- From: Josh Goodall <joshua@qutonic.com>
- Date: Fri, 28 Feb 2014 06:21:01 +1100
- To: IETF HTTP WG <ietf-http-wg@w3.org>
Hi, On 19 Feb 2014, at 12:02 pm, William Chan (陈智昌) <willchan@chromium.org> wrote: >> A strong +1 for mandating SRV for HTTP/2.x discovery, because: > > I'm open to speccing out SRV for HTTP/2 and potentially using it. But > I think mandating it is silly. Ah, yes. To clarify in standards language: I think support for SRV lookup in clients is a MUST not a MAY, and for the hosting setup probably a SHOULD[1]. I also think it should be preferred, that is, the raw IPv4 and IPv6 address record queries should be tried only after a query for SRV records has failed - and yes this means hosting providers who don’t adopt SRV in their DNS will bear the burden of a triple, rather than a single lookup. Note that this semantic has precedent - it is how the transition to MX records for email delivery was made and is called the “implicit MX” rule. I think HTTP/2.x should have a similar “implicit SRV” rule as the wise way to define the behaviour. See RFC5321 s5.1. So the positive incentive is declarative DNS support for h2 upgrade, which conveniently also supplies adequate support at last for IPv6, apex naked domains, alternative ports and the other benefits of SRV[2]. And performance becomes a stick to drive the adoption donkey.[3] > It's not immediately clear to me the extent to switch you are pushing > back on A record use. Do you think in-band discovery (well, > advertisement) via TLS-ALPN or HTTP Upgrade are acceptable mechanisms? Yes.
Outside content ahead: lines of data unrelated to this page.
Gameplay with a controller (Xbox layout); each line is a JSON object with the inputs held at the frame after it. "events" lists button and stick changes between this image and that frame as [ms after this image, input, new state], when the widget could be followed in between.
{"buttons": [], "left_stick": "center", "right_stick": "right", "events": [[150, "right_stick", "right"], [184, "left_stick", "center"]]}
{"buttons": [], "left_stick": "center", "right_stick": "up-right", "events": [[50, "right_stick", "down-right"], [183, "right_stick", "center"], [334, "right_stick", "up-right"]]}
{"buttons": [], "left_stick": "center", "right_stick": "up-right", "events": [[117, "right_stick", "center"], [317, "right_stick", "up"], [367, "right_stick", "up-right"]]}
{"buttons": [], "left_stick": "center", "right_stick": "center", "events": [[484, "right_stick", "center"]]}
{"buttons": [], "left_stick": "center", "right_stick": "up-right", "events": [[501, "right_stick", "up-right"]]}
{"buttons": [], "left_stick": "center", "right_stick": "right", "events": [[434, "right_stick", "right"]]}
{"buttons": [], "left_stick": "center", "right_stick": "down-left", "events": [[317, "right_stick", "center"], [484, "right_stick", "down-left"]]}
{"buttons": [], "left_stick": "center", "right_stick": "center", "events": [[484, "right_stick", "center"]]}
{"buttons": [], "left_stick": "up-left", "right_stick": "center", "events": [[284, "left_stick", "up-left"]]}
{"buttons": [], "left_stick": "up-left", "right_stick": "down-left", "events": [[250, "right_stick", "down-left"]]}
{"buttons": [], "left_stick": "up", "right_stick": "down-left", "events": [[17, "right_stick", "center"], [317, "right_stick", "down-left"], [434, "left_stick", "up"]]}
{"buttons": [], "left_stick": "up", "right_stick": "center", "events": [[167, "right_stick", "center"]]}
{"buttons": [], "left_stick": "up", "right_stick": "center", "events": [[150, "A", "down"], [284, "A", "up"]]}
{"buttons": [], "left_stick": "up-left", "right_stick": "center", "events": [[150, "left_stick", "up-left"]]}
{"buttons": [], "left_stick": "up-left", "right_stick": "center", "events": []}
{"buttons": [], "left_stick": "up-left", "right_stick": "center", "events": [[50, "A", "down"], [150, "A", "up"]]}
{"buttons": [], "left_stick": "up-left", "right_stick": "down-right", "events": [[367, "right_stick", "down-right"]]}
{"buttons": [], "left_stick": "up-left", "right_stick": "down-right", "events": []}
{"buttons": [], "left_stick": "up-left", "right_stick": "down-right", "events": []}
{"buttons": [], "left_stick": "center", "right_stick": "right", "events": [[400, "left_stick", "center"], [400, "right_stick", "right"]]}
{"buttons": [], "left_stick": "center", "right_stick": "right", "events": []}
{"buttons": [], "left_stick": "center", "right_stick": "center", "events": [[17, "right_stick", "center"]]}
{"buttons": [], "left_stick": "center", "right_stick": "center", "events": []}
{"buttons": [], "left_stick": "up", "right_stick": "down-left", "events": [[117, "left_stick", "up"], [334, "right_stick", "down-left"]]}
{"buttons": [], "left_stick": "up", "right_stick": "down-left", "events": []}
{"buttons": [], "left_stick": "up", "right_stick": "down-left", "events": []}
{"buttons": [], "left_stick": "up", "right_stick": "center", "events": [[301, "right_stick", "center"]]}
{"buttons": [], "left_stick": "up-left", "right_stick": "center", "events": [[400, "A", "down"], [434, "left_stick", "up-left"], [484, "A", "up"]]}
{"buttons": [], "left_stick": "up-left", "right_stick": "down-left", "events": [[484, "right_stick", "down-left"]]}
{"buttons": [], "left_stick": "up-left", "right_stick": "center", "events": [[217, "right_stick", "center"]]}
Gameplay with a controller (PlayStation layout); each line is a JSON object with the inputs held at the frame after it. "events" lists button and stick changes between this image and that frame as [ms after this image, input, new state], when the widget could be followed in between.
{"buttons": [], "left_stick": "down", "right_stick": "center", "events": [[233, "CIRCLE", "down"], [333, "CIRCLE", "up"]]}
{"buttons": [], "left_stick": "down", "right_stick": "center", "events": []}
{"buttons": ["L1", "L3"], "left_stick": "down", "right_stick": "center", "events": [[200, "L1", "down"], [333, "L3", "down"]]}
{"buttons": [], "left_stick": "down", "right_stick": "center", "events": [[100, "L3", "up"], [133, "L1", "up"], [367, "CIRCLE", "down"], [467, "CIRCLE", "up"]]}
I'm not suggesting those should be out. regards Josh. [1] This is a compromise. If one were designing a new protocol with no legacy concerns then I would strongly push for SRV as the only acceptable DNS record type for server discovery. [2] Fallback server & weighted-round-robin if you want them. [3] I know Eliot has expressed concerns about both future-proofing for h3, and for resolver performance at the <10% of sites that have zone cuts at _tcp.example.com in their public DNS. However, I think those are both manageable issues and do not outweigh the benefits of a DNS record that is immediately supported by practically all servers & hosting providers, and that solves several other lingering problems right off the bat.